The Building Safety Bill is the best mechanism to achieve Stephen McPartland and Royston Smith’s aims, which are to introduce a new and stronger regulatory regime for building safety in buildings of 18 metres or more in height, and for all construction products. The Bill will establish a new building safety regulator in the Health and Safety Executive, sitting at the heart of the reformed building programme. It will place clear legal duties on those who build and manage buildings in scope of the new regime to manage any risks that they create and, crucially, it will enable the regulator to enforce those laws.
External Wall Fire Review (EWS1) forms
EWS1 forms keep people safe but have become difficult and frustrating for some flat-owners to secure. The Government are funding the training of two thousand more assessors to speed up valuations to address this and are working with the industry to ensure the highest risk buildings are prioritised first.
The Royal Institution of Chartered Surveyors (RICS) has also undertaken a consultation on the reform proposals, which ought to reduce some of the burden that some people face. That consultation closed on 26 January, and the Government await its results, but certainly as a result of the negotiations that we undertook with the industry and with RICS, some 450,000 people who might otherwise have been affected by the EWS1 forms are no longer obliged to complete them.
Waking Watch Relief Fund
The Government are ending the scandal of waking watch costs, with a new £30 million Waking Watch Relief Fund.

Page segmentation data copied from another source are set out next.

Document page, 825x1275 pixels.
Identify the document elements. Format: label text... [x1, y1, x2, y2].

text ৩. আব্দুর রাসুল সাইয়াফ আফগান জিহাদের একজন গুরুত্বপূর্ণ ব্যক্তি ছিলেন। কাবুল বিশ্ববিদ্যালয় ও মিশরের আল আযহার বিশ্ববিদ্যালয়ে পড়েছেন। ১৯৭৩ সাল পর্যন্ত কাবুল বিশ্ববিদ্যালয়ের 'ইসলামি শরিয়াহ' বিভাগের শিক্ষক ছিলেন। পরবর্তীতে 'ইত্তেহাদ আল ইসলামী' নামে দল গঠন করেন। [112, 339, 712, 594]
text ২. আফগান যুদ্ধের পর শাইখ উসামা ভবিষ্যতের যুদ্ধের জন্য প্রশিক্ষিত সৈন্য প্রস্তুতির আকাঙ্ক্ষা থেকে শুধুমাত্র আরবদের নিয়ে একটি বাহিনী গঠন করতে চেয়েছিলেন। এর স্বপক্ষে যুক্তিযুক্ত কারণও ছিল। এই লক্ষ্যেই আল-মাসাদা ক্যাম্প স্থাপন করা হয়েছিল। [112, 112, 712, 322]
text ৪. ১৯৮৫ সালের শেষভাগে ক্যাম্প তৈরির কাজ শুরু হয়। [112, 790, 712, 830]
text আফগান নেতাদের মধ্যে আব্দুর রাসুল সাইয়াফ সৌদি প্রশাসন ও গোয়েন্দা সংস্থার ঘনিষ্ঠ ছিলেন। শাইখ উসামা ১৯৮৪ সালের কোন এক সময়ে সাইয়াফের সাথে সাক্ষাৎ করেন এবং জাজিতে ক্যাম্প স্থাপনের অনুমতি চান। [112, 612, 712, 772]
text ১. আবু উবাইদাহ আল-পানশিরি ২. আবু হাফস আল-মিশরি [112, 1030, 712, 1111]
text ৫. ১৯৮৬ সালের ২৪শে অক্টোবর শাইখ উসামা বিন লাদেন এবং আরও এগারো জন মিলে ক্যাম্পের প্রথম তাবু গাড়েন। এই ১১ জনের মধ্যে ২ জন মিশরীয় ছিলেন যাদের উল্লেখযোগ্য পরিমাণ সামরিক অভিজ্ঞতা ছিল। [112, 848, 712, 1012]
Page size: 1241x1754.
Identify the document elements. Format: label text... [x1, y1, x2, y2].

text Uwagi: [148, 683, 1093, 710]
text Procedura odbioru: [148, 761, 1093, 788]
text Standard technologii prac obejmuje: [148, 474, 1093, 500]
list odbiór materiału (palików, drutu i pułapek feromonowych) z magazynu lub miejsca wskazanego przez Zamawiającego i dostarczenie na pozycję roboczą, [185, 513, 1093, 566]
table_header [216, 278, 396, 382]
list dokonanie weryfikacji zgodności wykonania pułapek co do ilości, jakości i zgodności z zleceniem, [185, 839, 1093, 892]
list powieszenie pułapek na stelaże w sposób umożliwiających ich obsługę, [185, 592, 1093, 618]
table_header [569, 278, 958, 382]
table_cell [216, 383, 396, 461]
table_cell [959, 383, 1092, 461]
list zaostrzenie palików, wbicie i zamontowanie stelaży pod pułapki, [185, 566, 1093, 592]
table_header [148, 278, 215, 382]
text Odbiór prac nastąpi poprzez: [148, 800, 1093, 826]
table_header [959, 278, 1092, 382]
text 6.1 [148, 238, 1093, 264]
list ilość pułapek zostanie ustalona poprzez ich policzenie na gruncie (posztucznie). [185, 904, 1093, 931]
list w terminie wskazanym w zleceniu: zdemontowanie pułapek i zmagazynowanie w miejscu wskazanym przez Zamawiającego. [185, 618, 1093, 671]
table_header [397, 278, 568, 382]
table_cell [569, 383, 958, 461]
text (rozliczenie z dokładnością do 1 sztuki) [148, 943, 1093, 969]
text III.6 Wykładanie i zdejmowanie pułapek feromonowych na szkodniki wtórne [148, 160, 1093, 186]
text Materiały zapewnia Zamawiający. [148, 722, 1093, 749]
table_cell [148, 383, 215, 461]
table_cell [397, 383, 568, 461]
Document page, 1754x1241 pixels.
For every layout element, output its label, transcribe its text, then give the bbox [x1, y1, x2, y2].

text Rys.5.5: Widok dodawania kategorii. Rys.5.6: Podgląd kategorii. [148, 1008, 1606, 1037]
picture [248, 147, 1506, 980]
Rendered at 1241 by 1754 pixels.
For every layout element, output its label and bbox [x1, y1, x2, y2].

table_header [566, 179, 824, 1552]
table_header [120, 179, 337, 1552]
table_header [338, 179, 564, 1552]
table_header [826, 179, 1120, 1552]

This new £30 million fund will pay for the installation of fire alarm systems in high-rise buildings with cladding, removing or reducing the need for costly interim safety measures such as ‘waking watch’.
Confidentiality clauses in any remediation contracts
Leaseholders will in no way be gagged by the standard contractual obligations between Government and applicants for Government moneys for remediation. The Government have written to anybody that has applied to the scheme to make it clear that if people wish to make comments about policy or about their own remediation situation, they should be allowed to do so.